- Born: 6 November 1989 (age 36) Paris, France
- Modeling information
- Height: 1.86 m (6 ft 1 in)
- Hair color: Dark blond
- Eye color: Blue
- Agencies: IMG Models (New York); Success Models (Paris); d'management group (Milan); Supa Model Management (London);

= Clément Chabernaud =

French fashion model

Clément Chabernaud (born 6 November 1989) is a French fashion model. He is currently ranked as one of the "Industry Icons" by models.com. In 2015, Vogue declared him as one of the 25 biggest male models of all time.

== Early life ==
Born in Paris, Chabernaud lived in Hong Kong, Casablanca and Seoul as a child. His parents were both teachers and had posts at French schools. Chabernaud had assumed that he would also become a teacher.
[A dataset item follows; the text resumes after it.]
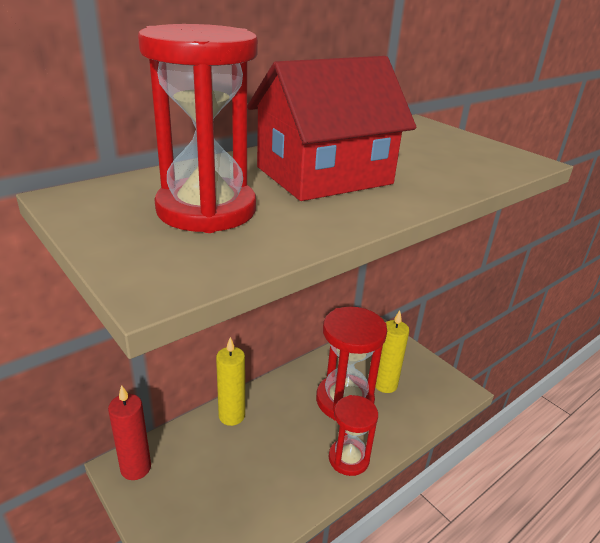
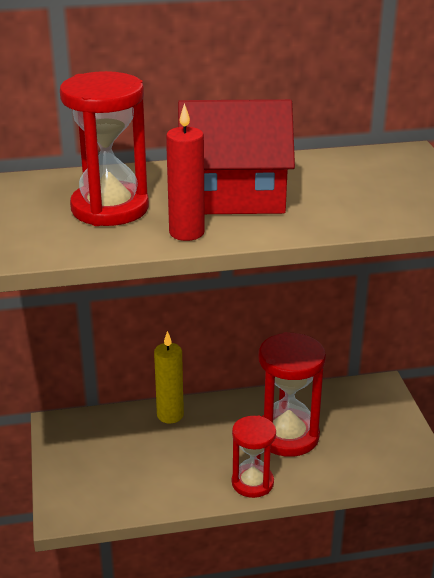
camera: 30 degrees right, 0 degrees up
(136, 468) = (67, 428): red candle -> red candle (186, 233)
(385, 385) = (342, 435): yellow candle -> none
When Chabernaud was 16, a friend was being photographed for a French magazine and asked him to go along. Afterwards, Chabernaud thought modeling could be a good way to earn some extra money while he studied and began approaching agencies.

== Career ==
Chabernaud made his debut in 2005 at the spring Dior Homme show in Paris. In 2006, he became the face of Jil Sander and opened the spring 2007 Jil Sander show. In 2007, he opened the fall 2007 Jil Sander show in Milan and walked for Hermès, John Galliano, Sonia Rykiel, and Yves Saint Laurent in Paris.

Chabernaud has since walked for brands such as Prada, Michael Kors, Salvatore Ferragamo, Dolce & Gabbana, Gucci, Hugo Boss, Lacoste, Giorgio Armani, Bottega Veneta, Berluti and many others. He has featured in advertising campaigns for brands including Valentino, Prada, Roberto Cavalli, Bally, H&M, Hugo Boss, Gucci, and Balmain.

In 2009, Karl Lagerfeld photographed Chabernaud for the summer issue of VMan. In 2012, Chabernaud appeared in Vogue Hommes International, photographed by Willy Vanderperre. Chabernaud was featured in magazines such as French, Chinese, Italian, Korean, and Turkish editions of L'officiel Hommes, Esquire UK, i-D, Details, and British GQ Style.

== Personal life ==
From 2011 to 2014, Chabernaud was in a relationship with Spanish model Alejandra Alonso. His style icons are Serge Gainsbourg and his grandma.